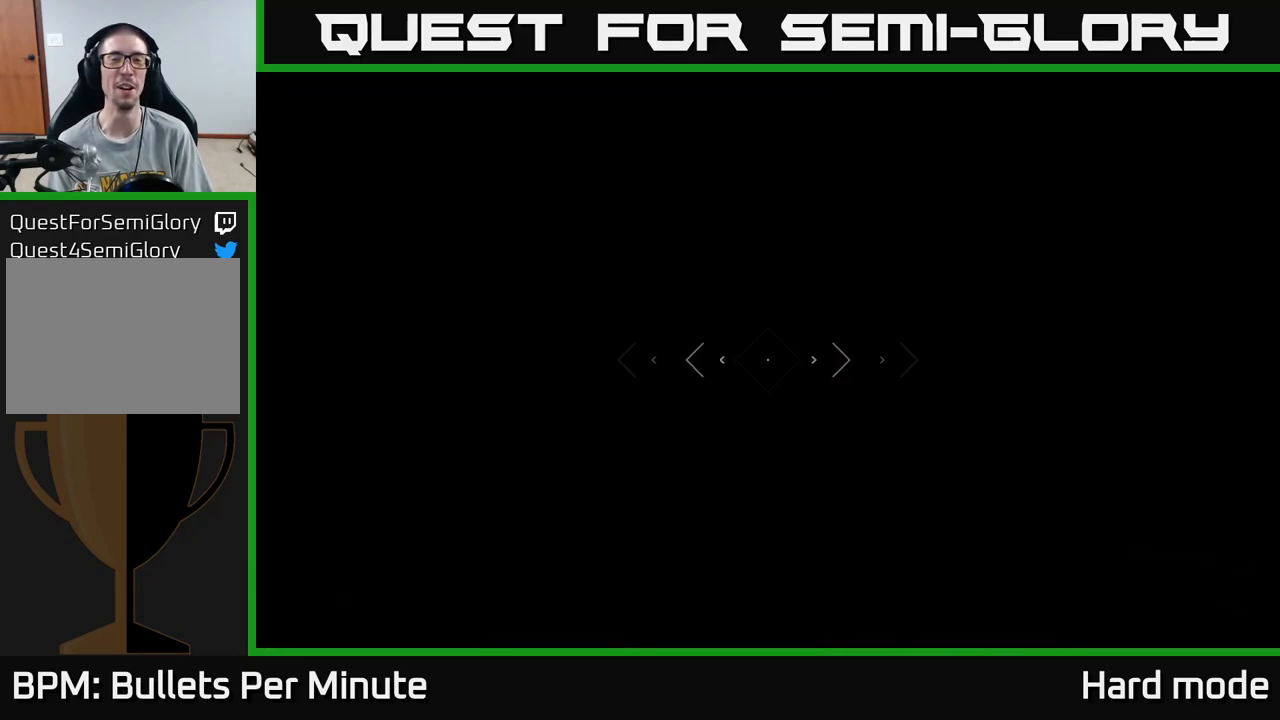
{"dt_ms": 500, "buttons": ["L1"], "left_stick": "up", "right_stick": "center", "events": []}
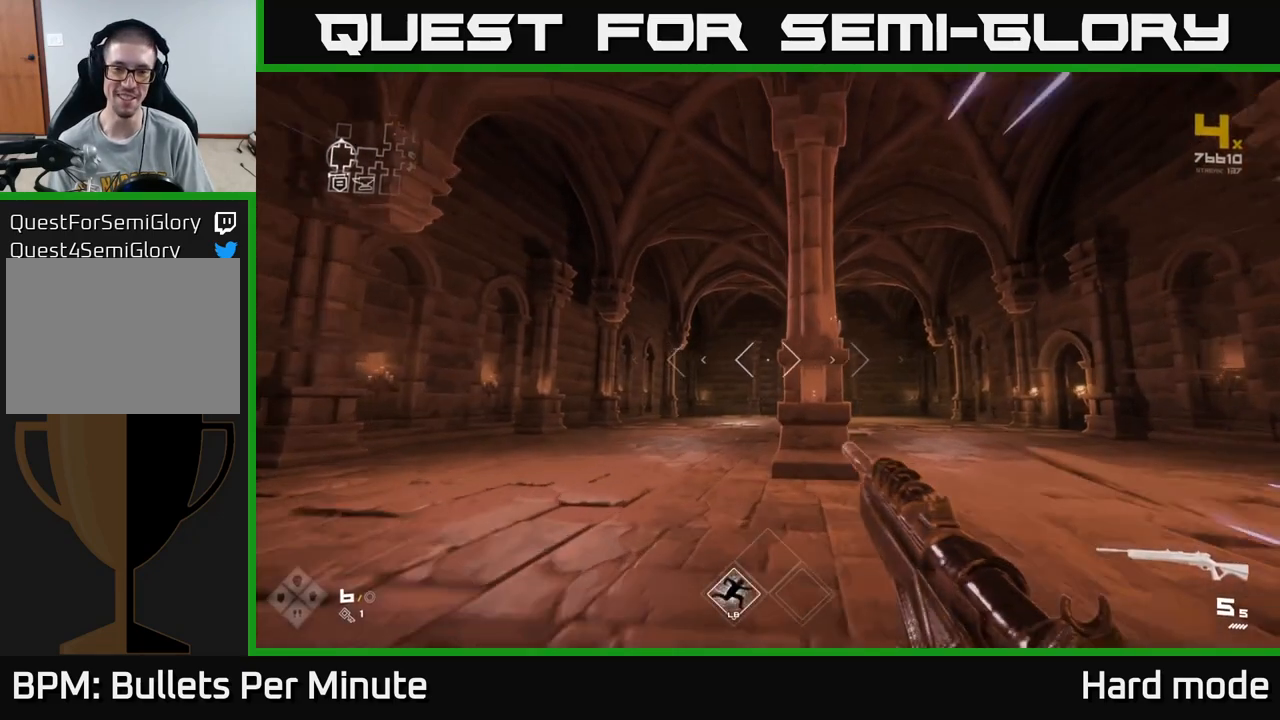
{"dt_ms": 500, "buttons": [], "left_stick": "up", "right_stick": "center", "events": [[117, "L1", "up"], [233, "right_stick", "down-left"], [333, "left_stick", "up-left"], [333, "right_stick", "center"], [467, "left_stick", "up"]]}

--

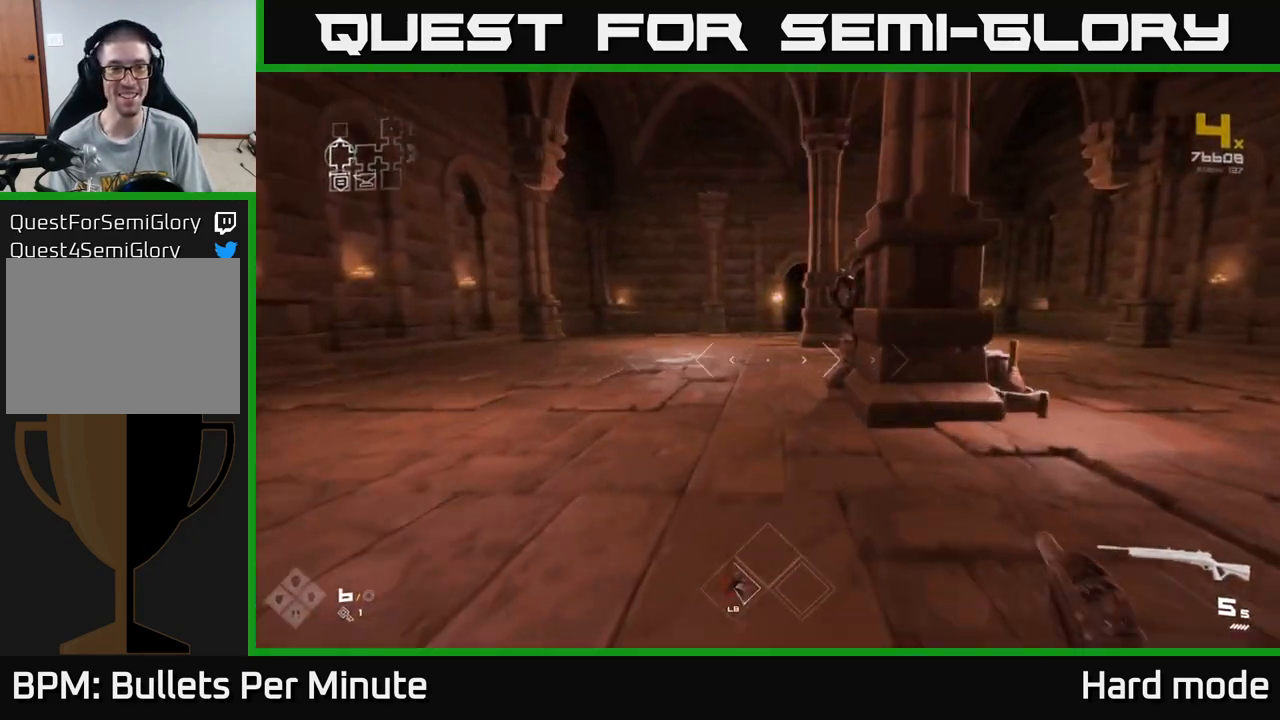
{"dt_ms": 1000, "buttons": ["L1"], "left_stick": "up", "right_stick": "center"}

▶ [Exercise instructions] Of the lines above, copy each that contains "events".

▶ [Expected output]
{"dt_ms": 500, "buttons": ["L1"], "left_stick": "up", "right_stick": "center", "events": []}
{"dt_ms": 500, "buttons": [], "left_stick": "up", "right_stick": "center", "events": [[117, "L1", "up"], [233, "right_stick", "down-left"], [333, "left_stick", "up-left"], [333, "right_stick", "center"], [467, "left_stick", "up"]]}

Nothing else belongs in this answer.